Part of a large population of Noumea haliclona on its food sponge Darwinella. Mallacoota, northern Victoria, February 1983
PHOTO: Bill Rudman.
At times we see huge numbers of a particular species and then other times there will be none. In other cases common species at a particular spot will disappear for months or even years. Without long term studies of each individual species it is difficult to come up with "general rules" for phenomena such as these. The causes of such population fluctuations, both explosions and declines, are often difficult to determine. The most common and most spectacular examples, probably because they are intertidal and relatively large, concern Sea Hares. Often they are found on beaches packed so thickly that one is forced to walk on the animals to get past [see Mass Mortality].
When we find large sea slugs, mating or laying eggs, then disappearing, it is reasonable to think that the animals have "migrated" to the egg-laying spot then moved away. This type of interpretation has led to many accounts of "breeding migrations" which on further study have been shown to be open to a much more simple explanation. Most sea slugs, being specialist feeders, live where their food is found. In many cases they will settle out of the plankton directly on to a colony of their food, or in the case of herbivores, on to a food plant or place where the plant they feed on is abundant. Since they can grow remarkably quickly if food is abundant, the apparent sudden appearance of a large population of a species may be the result of the rapid growth of juveniles on abundant food rather then the migration of animals from one part of the shore to another. Sea Slugs are hermaphrodite, with a full complement of male and female organs. When they are mature they regularly mate with any available partner. Large aggregations of mating animals are often called "mating aggregations" but we must be careful to realise that this is not a planned "orgy" but the result of their feeding behaviour leading to an aggregation of animals, which in turn leads to mating.

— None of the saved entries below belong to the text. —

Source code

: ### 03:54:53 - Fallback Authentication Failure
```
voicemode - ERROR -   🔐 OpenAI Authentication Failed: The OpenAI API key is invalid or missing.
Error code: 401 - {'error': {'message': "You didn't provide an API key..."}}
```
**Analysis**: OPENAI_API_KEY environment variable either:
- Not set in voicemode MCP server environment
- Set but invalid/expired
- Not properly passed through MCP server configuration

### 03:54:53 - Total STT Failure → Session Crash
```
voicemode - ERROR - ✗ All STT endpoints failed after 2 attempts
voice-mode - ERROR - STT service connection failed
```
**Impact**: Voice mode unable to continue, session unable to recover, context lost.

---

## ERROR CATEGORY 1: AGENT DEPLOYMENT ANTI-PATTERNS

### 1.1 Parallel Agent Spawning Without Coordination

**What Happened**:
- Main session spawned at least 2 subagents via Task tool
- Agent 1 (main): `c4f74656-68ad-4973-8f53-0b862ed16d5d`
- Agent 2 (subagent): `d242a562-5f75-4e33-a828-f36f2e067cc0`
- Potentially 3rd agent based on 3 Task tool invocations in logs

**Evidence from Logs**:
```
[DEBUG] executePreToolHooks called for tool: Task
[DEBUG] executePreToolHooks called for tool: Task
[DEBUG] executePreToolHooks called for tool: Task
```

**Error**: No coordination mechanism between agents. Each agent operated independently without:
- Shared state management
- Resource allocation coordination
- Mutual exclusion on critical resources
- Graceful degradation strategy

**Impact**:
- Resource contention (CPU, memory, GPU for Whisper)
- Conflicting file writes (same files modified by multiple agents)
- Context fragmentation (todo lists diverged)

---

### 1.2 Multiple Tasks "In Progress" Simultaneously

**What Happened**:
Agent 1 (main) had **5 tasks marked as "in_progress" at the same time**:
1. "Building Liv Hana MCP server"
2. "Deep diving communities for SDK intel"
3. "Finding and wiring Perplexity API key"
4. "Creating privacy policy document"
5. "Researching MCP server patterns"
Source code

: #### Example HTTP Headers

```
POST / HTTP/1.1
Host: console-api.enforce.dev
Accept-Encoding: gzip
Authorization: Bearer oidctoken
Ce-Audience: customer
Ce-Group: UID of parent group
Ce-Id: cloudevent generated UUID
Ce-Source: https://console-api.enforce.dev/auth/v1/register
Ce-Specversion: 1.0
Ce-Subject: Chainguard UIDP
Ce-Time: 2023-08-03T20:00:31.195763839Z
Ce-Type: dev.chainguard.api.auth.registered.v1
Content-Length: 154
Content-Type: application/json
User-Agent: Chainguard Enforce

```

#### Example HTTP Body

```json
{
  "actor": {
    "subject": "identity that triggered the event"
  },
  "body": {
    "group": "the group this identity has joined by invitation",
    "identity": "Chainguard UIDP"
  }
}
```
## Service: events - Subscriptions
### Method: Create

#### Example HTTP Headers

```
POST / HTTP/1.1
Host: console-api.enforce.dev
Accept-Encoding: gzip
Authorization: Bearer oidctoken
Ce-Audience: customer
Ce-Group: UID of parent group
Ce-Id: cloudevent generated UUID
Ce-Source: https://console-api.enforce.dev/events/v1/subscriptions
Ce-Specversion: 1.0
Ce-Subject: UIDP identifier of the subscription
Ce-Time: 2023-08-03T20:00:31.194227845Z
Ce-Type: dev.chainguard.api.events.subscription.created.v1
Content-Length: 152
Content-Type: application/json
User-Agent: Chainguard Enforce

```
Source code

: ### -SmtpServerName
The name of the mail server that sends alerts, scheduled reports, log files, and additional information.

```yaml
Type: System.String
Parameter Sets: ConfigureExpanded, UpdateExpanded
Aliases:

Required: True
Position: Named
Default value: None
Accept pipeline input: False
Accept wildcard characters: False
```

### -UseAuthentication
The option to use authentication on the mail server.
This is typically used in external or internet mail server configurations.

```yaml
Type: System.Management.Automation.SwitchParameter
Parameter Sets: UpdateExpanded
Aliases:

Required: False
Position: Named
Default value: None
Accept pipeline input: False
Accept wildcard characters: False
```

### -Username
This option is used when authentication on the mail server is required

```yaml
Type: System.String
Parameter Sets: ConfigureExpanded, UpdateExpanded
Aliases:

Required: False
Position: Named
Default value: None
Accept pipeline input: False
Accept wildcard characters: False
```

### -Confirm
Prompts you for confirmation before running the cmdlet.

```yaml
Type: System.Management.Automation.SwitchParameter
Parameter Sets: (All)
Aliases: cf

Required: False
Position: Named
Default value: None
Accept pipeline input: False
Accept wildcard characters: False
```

Often population crashes are the result of environmental catastrophes. Here are a couple of examples involving the small chromodorid, Noumea haliclona. In New South Wales it feeds on pink and a yellow forms? [or species?] of the sponge Darwinella. It is often common intertidally in Sydney Harbour, feeding on a yellow Darwinella, but at other times there are none to be seen. In the 1980s, the Sydney Harbour intertidal population of this species was wiped out for over a year by a severe storm which occurred after 2 years of little rainfall. This storm caused huge quantities of freshwater to flow into the harbour turning the top layer of water almost fresh, and killed all the sponge colonies in the intertidal and in the top half metre of the subtidal. On another occasion, in northern Victoria, I found a population of millions of animals all feeding on a pink intertidal form of Darwinella (see photo). In this case severe storms washed all the intertidal sponge away in 2 nights and even a year later the intertidal population had not recovered. I guess the important lesson is that there is no general rule about such things. We need to study species, and perhaps populations, individually, as each will have its own needs and capabilities.
We also need to have an understanding of local conditions. The New South Wales coast, in eastern Australia, is essentially warm temperate , but at times there is a very tropical element in the flora and fauna, as warm water currents, flowing from the tropical north, carry larvae of tropical species down the coast. For opisthobranch larvae to settle and survive they need to find their preferred food organisms, which means that sometime earlier the larvae of their food would have needed to drift south as well. To understanding life histories and population survival therefore, we have to understand not just the life cycle and biology of one species, but the life cycle and biology of its food, its predators and many physical aspects of the environment.